▶ [Aim of the exercise]: Output only the lines below from the one containing "body release the" to the one containing "ight management has", exactly as written, both ends kept.
*** Block opens ***
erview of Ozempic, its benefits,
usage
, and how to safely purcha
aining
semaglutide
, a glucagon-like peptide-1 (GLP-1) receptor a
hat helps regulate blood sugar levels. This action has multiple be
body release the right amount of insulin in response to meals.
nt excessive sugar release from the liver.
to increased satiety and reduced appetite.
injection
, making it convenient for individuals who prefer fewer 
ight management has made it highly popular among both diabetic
*** Block closes ***
*** Block opens ***
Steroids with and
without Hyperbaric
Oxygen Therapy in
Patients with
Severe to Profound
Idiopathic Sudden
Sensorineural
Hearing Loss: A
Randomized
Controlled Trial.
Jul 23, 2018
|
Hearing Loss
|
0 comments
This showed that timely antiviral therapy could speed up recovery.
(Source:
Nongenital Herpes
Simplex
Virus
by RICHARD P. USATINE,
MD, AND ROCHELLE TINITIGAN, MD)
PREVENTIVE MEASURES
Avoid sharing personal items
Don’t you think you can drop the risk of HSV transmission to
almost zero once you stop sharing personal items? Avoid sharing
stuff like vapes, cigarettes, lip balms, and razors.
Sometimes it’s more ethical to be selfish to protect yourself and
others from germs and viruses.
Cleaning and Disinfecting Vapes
*** Block closes ***
▶ [Result for this task]:
body release the right amount of insulin in response to meals.
nt excessive sugar release from the liver.
to increased satiety and reduced appetite.
injection
, making it convenient for individuals who prefer fewer 
ight management has made it highly popular among both diabetic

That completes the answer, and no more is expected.